▸ **Exercise aim**
Quote the listing below in its entirety.

▸ **Exercise input**
——

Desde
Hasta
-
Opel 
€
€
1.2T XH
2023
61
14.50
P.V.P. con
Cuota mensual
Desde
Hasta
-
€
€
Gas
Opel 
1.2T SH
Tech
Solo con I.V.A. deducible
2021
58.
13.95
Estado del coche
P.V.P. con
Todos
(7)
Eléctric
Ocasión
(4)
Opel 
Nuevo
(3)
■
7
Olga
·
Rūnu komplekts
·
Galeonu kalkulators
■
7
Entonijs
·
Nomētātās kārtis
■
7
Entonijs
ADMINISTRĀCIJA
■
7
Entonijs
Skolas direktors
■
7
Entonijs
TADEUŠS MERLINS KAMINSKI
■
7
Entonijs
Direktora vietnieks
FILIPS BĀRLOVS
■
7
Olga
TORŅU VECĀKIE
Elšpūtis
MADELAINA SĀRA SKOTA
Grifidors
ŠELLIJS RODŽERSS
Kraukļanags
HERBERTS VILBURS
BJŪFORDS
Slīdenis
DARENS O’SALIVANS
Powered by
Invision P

——

▸ **Reply**
Desde
Hasta
-
Opel 
€
€
1.2T XH
2023
61
14.50
P.V.P. con
Cuota mensual
Desde
Hasta
-
€
€
Gas
Opel 
1.2T SH
Tech
Solo con I.V.A. deducible
2021
58.
13.95
Estado del coche
P.V.P. con
Todos
(7)
Eléctric
Ocasión
(4)
Opel 
Nuevo
(3)
■
7
Olga
·
Rūnu komplekts
·
Galeonu kalkulators
■
7
Entonijs
·
Nomētātās kārtis
■
7
Entonijs
ADMINISTRĀCIJA
■
7
Entonijs
Skolas direktors
■
7
Entonijs
TADEUŠS MERLINS KAMINSKI
■
7
Entonijs
Direktora vietnieks
FILIPS BĀRLOVS
■
7
Olga
TORŅU VECĀKIE
Elšpūtis
MADELAINA SĀRA SKOTA
Grifidors
ŠELLIJS RODŽERSS
Kraukļanags
HERBERTS VILBURS
BJŪFORDS
Slīdenis
DARENS O’SALIVANS
Powered by
Invision P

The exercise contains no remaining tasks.